→ **ACTION ITEM**
Count up the lines in the listing below that hold "minor", and answer with the total alone.

→ **DATA**
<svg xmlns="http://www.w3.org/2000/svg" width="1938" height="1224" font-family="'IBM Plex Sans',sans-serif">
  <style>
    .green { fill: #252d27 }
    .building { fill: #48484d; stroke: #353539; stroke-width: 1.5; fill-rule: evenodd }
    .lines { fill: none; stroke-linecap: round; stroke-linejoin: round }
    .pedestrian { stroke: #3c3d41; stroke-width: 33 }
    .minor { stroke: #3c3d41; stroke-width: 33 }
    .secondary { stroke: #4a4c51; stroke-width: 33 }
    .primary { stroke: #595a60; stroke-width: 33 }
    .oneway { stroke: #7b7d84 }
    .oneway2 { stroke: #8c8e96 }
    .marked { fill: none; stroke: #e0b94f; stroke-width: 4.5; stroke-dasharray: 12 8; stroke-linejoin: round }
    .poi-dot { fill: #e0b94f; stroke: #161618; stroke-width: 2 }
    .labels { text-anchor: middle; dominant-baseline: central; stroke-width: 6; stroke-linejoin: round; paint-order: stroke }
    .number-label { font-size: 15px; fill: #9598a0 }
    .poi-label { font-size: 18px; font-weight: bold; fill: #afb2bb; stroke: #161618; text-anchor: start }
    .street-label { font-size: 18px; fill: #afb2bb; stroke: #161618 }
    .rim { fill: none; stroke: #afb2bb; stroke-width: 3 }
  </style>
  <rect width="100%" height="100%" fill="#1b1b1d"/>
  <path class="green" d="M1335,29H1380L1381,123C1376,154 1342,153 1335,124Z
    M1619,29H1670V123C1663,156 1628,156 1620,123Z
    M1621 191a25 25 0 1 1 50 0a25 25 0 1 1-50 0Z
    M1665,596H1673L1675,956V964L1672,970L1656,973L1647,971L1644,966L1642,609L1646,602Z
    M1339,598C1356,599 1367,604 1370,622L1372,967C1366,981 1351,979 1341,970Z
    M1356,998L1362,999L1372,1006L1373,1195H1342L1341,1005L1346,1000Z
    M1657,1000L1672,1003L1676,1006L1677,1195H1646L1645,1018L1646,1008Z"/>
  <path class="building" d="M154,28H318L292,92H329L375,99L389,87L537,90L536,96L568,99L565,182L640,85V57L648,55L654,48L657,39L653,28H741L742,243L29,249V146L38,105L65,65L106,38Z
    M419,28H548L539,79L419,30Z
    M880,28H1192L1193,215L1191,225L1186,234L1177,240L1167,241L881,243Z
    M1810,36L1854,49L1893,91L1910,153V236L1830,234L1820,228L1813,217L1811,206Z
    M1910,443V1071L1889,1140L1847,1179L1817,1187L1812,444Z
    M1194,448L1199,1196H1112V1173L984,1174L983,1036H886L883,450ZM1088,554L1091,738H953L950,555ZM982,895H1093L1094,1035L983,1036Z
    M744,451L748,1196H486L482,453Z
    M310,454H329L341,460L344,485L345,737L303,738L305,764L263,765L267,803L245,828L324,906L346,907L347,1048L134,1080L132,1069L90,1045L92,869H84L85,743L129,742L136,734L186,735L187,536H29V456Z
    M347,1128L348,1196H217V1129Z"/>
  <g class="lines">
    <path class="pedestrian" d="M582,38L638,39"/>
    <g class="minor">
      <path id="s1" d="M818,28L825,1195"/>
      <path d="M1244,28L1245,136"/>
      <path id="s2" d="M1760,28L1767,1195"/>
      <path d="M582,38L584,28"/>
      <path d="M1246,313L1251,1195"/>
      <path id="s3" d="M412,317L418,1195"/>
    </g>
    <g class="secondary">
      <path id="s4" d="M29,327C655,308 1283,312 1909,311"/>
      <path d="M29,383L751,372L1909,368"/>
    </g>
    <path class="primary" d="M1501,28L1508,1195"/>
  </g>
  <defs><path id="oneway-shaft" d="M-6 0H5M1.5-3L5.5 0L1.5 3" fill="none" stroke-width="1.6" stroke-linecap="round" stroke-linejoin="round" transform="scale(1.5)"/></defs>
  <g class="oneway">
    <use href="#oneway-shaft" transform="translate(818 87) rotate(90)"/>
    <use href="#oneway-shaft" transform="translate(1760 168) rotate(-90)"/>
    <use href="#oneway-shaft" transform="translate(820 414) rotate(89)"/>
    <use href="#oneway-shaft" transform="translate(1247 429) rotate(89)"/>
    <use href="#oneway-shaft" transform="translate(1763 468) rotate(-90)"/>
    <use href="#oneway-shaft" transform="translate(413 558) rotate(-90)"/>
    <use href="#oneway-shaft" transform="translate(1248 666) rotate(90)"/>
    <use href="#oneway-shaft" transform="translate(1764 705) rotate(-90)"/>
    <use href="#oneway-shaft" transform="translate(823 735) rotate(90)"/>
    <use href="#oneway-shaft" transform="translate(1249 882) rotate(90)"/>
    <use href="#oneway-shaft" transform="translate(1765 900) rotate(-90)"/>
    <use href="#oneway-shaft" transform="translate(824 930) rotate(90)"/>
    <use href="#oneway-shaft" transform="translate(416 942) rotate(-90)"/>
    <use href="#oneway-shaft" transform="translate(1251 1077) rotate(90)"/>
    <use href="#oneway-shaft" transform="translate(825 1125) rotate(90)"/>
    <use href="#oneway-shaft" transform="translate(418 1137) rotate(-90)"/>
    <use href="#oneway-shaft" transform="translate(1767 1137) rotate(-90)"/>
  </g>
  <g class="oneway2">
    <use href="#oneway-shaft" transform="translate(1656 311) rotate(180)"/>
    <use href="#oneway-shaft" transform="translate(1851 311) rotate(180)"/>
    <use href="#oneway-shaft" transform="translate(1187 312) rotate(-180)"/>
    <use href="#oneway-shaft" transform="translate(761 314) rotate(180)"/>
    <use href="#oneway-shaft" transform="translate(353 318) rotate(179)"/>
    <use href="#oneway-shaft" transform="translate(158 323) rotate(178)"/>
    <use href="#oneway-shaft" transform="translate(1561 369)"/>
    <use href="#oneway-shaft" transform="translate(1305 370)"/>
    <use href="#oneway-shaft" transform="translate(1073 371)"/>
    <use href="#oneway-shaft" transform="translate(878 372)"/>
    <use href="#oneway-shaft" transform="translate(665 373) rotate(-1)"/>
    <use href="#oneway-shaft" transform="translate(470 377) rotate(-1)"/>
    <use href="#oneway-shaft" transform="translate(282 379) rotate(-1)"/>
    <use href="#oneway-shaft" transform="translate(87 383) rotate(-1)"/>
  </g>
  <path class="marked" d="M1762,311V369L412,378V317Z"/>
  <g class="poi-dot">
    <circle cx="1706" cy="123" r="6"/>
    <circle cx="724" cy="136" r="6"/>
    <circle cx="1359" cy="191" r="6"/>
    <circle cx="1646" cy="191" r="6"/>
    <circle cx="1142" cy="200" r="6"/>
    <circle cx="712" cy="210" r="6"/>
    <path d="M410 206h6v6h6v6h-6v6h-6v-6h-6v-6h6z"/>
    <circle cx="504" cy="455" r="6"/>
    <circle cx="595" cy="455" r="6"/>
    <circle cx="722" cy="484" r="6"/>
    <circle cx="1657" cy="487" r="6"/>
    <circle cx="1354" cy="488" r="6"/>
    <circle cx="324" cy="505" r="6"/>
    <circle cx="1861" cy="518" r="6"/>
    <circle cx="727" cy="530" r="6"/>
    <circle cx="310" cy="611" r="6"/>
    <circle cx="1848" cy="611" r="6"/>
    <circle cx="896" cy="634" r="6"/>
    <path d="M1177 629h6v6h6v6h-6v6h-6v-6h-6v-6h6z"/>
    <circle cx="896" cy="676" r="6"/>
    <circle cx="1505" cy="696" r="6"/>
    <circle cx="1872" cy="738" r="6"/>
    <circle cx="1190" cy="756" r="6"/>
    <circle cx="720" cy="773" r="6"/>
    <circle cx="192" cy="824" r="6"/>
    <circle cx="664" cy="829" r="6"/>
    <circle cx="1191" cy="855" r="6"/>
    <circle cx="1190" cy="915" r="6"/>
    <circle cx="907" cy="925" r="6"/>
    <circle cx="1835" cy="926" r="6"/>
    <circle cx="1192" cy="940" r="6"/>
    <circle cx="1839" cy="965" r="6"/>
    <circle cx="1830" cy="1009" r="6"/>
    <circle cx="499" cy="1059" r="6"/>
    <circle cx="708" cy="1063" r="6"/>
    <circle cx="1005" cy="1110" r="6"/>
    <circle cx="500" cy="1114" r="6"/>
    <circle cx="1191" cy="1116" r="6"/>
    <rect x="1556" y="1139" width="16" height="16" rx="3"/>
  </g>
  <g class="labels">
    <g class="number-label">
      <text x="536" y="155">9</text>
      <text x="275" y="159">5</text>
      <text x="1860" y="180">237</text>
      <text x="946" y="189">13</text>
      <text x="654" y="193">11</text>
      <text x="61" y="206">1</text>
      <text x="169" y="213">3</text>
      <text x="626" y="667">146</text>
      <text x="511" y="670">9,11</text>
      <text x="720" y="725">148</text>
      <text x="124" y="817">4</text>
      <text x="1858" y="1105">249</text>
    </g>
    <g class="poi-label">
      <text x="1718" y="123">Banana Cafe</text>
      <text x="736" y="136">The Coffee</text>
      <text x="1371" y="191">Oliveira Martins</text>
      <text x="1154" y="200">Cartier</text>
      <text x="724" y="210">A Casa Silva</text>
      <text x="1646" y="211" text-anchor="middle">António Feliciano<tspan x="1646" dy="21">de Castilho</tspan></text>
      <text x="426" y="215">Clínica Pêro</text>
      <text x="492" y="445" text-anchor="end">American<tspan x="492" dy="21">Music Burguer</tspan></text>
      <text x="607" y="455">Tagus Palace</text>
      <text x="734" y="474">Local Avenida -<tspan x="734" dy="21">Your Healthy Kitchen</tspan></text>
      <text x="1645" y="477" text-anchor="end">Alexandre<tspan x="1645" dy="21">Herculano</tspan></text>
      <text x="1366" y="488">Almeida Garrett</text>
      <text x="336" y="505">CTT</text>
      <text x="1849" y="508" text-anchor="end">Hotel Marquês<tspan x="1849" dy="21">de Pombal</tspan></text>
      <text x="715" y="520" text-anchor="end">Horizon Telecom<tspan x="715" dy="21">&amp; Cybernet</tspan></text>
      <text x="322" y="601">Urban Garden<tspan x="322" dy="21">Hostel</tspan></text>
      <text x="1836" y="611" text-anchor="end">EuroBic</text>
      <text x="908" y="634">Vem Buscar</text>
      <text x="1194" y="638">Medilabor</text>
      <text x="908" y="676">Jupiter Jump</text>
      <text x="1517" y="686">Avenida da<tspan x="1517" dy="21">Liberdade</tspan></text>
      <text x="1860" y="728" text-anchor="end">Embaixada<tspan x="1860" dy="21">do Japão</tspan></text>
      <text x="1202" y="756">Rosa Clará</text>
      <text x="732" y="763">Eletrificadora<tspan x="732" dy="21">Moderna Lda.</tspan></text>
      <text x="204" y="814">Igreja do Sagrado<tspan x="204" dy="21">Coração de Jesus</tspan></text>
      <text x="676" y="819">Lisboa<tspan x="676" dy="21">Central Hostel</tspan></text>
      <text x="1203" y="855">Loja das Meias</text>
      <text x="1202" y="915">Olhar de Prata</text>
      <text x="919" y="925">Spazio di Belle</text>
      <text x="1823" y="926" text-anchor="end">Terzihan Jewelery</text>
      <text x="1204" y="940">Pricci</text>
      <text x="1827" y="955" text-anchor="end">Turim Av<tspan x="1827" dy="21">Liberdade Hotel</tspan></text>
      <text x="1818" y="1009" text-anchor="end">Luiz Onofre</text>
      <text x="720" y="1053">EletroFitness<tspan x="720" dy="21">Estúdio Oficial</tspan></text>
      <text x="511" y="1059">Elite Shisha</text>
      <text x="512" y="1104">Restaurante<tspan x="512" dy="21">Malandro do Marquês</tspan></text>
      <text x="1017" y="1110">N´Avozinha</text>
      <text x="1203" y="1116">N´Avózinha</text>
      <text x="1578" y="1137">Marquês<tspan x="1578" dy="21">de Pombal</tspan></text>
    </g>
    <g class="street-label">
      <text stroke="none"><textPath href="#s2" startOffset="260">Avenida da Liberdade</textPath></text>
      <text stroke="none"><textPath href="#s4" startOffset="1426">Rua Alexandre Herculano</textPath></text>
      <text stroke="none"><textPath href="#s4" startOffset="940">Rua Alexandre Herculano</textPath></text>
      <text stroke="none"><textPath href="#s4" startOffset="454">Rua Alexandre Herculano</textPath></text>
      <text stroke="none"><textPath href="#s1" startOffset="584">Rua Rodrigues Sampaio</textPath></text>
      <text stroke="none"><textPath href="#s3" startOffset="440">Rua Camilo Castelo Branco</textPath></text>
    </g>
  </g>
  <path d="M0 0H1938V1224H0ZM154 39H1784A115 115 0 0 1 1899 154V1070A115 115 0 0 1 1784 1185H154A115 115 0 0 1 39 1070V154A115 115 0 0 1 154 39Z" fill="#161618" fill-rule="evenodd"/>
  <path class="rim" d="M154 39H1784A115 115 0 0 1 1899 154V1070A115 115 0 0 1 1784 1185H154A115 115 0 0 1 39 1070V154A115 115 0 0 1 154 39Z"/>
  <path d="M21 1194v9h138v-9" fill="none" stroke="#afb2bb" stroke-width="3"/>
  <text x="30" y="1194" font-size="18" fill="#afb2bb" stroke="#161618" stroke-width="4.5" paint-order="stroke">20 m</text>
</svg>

→ **EXERCISE ANSWER**
2